# Tasks and exercises
a. According to the forum thread on a kitten's vomiting and diarrhea, which food was the kitten switched to?
b. Decide whether each statement agrees with the forum thread on a kitten's vomiting and diarrhea, answering yes or no and quoting the words that decide it: (i) The vet dewormed the kitten. (ii) The receptionist said the kitten could wait until the following day. (iii) laurief said that a rapid change to Wellness could upset the kitten's stomach.

# Document section
# Kitten vomiting and having diarrhea



## Fiera (Aug 30, 2010)

I got my kitten from the animal shelter 5 ago, and he's around 9 weeks new. I switched his food pretty quickly becuase I didn't even know what he was on at the shelter, and put him on Wellness.

However, for the past two days he's thrown up in the morning and had diarrhea. He also ignored his food this morning. Is this something to be concerned about? He has a vet appt tm to be neutered, and I don't want him going into it sick and weak. His energy seems normal, but I don't know...What do you think could be causing this? I'm just concerned about the poor little guy as a first time cat person


----------



## doodlebug (May 13, 2006)

Yes, at 9 weeks old this is definitely something to be very concerned about. Vet visit is needed today, they do downhill very quickly at his age. I wouldn't recommend surgery tomorrow.


----------



## Fiera (Aug 30, 2010)

Great, now I'm really nervous :/ I just called the vet and made the appt, the receptionist wanted him in today too...I really hope he's okay.

Couldn't the diarrhea be caused by the food change? I don't know about the vomiting though.


----------



## laurief (Jun 22, 2008)

A rapid food change to a rich food like Wellness could certainly cause gastric upset in your kitten. It's important to get him to the vet, though, because diarrhea and vomiting can quickly and dangerously dehydrate him.

Laurie


----------



## Fiera (Aug 30, 2010)

Thank you so much for your advice Laurie & Doodlebug, I'm so glad I asked for help and made a appt asap, it's in 1 1/2hr actually. I'm glad because now signs of sickness are evident: he's been sleeping ALL day, hasn't eaten anything....This hit very fast, I'm very anxious to take him in, he's such a tiny lovebug--he's just been knocked out


----------



## ragdoll (Aug 30, 2010)

Let us know how you got on, hope hes ok x


----------



## doodlebug (May 13, 2006)

Hope the vet visit went well. Sorry I was so cryptic in my other post...I was at work and had a customer needing attention, but wanted to get the post made in case I didn't get back to it quickly.


----------



## Fiera (Aug 30, 2010)

No, it's totally fine, it defintely motivated me to make that vet appointment! SO...

The vet gave me antibiotics in case he has an infection like guardia (?) and also dewormed him in case he has internal parasites. If he doesn't feel better then we'll go back for a parvo test, blood panel, etc.

Data extracted from a collection
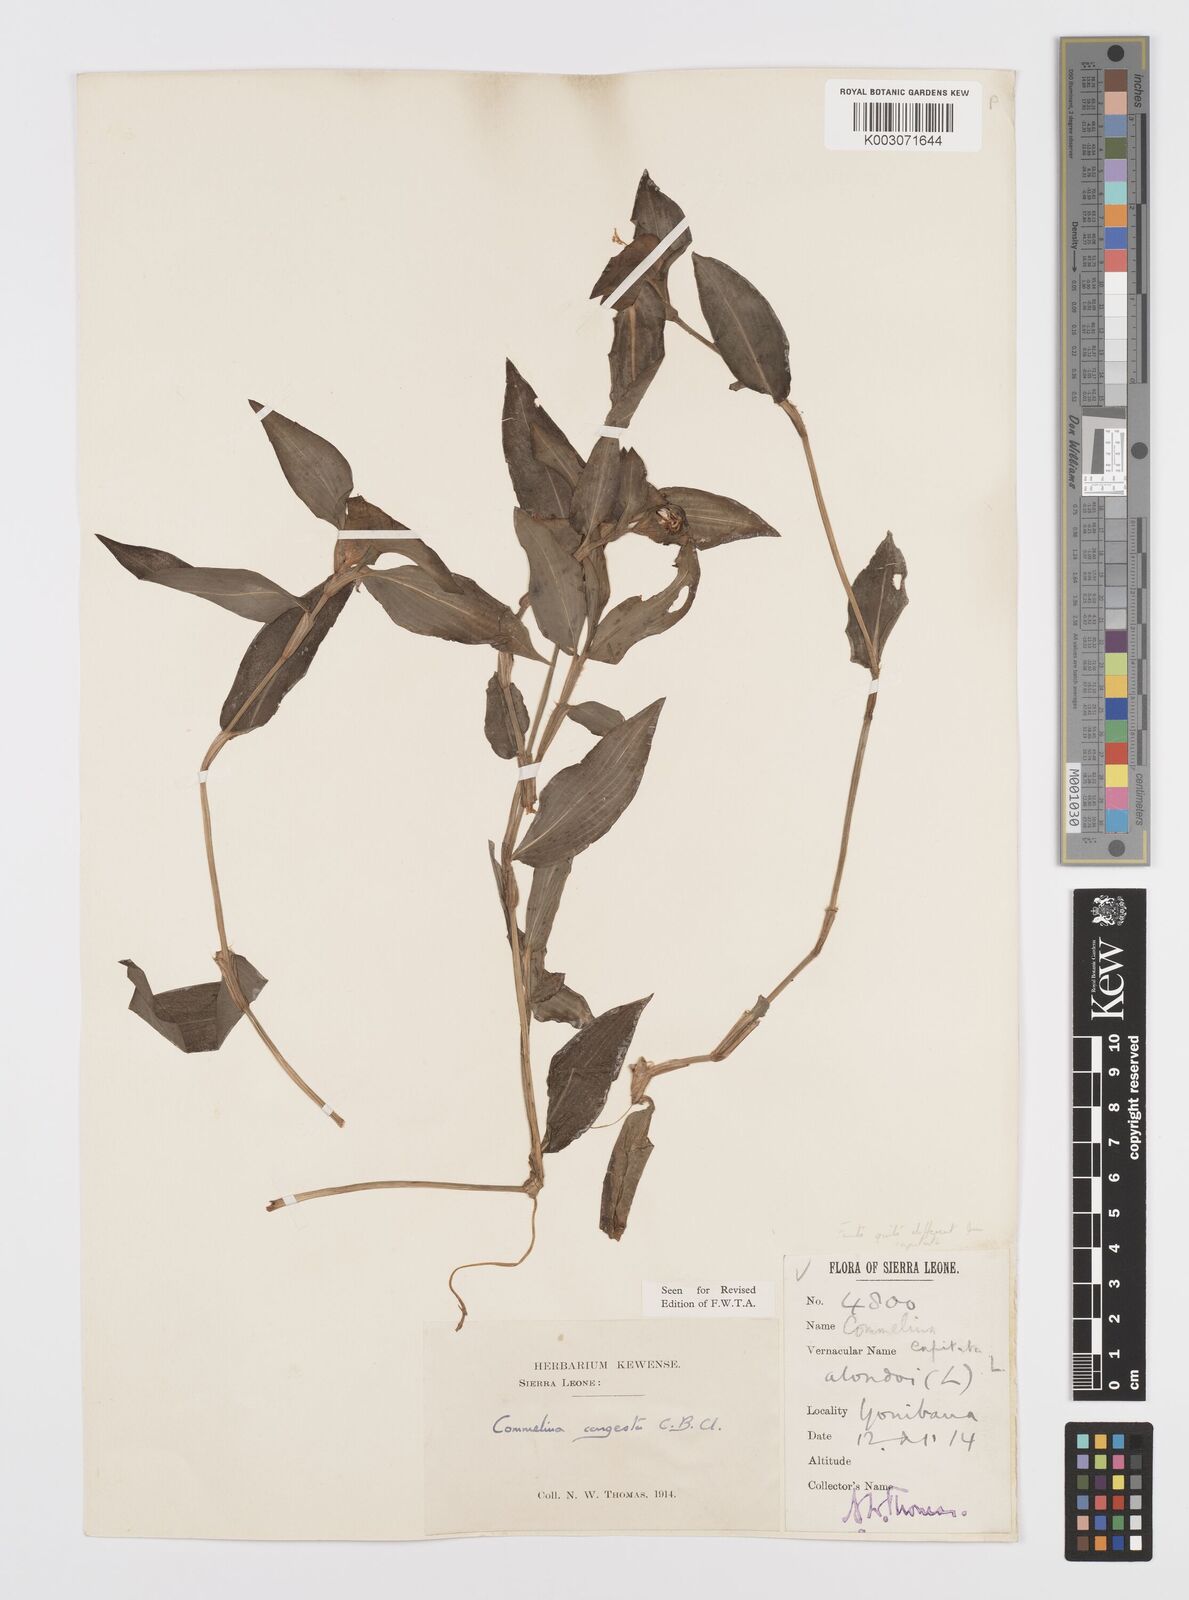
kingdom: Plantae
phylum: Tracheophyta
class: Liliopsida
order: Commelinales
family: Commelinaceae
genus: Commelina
* * *
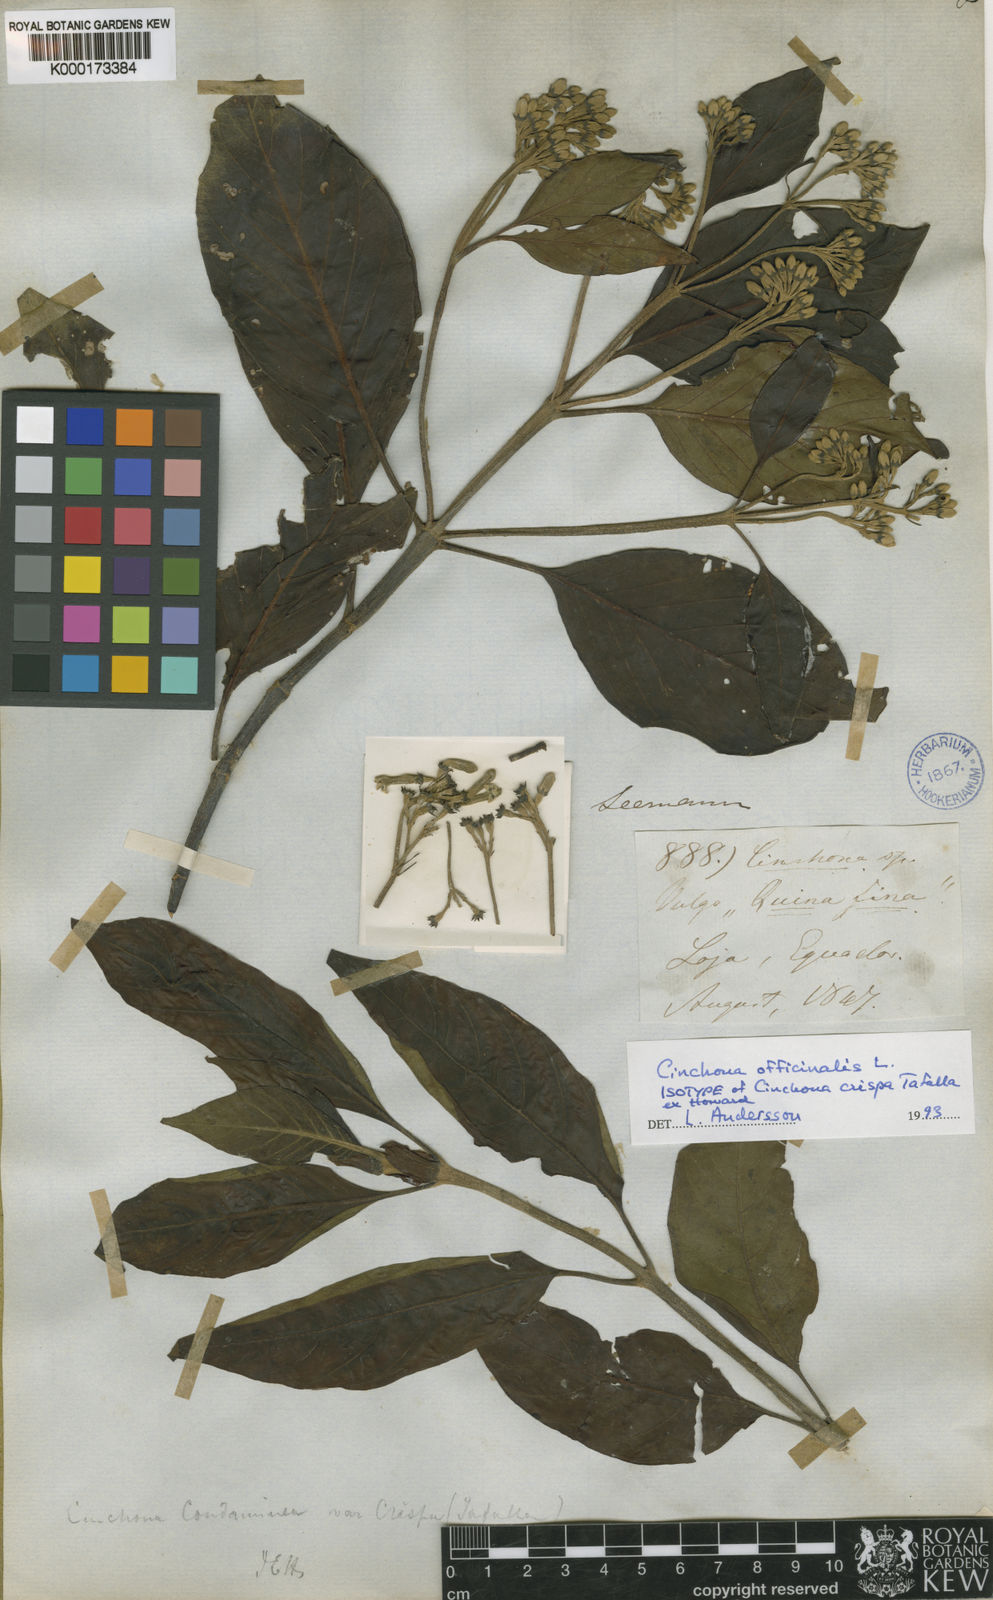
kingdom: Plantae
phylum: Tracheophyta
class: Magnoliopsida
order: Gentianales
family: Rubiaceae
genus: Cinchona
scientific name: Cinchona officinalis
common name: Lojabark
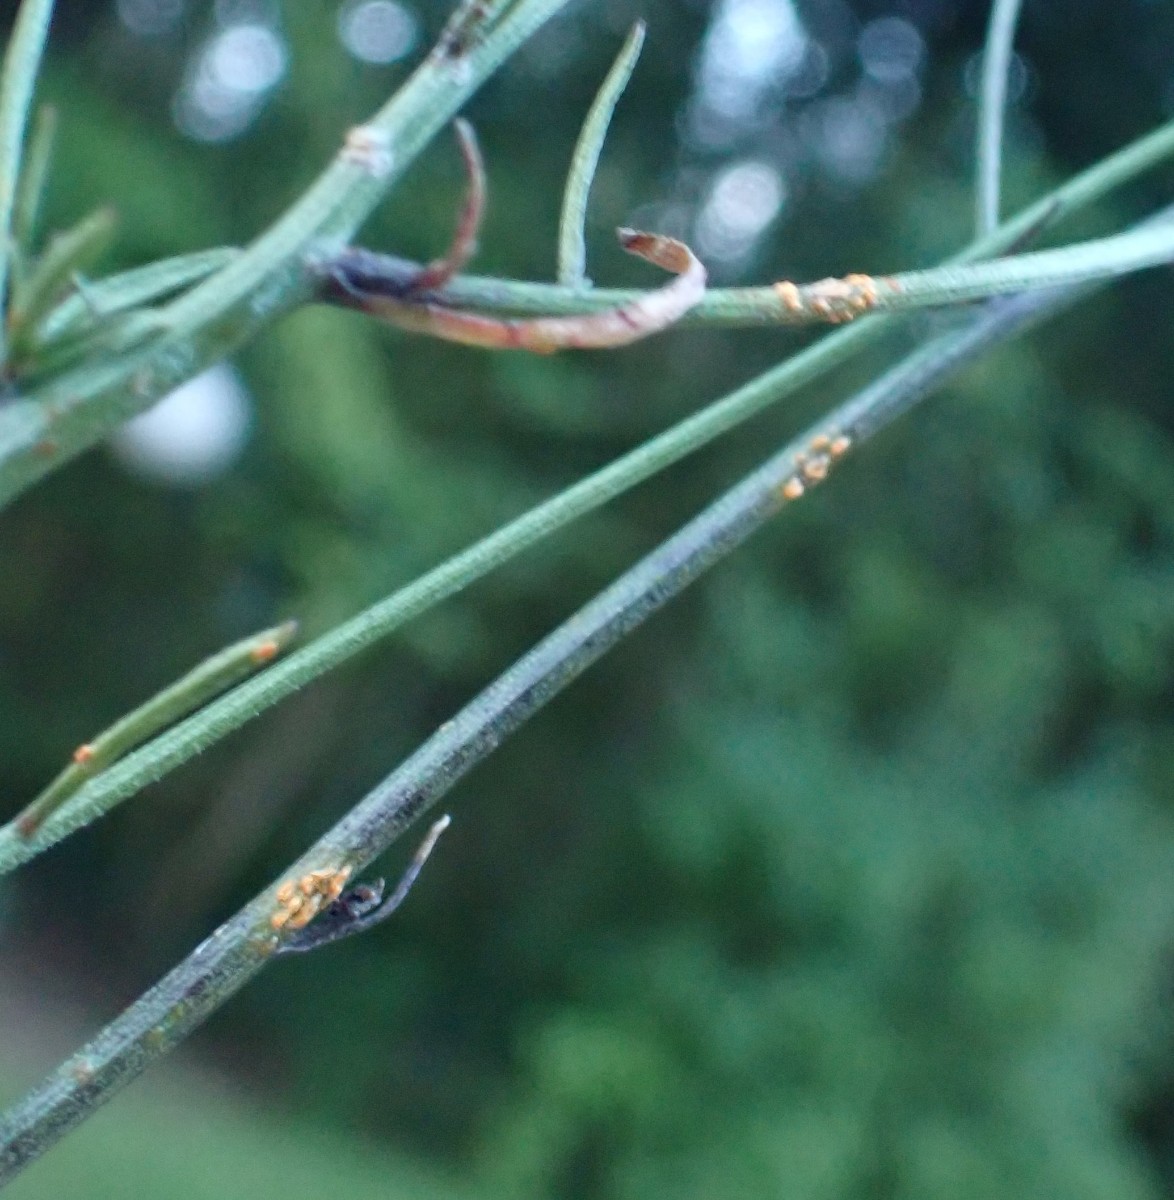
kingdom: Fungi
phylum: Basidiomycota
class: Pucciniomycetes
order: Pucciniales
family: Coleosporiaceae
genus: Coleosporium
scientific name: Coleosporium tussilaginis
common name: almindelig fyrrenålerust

# Answers to the exercises
a. Wellness.

b.
(i) Yes: "also dewormed him in case he has internal parasites"
(ii) No: "the receptionist wanted him in today too"
(iii) Yes: "A rapid food change to a rich food like Wellness could certainly cause gastric upset in your kitten."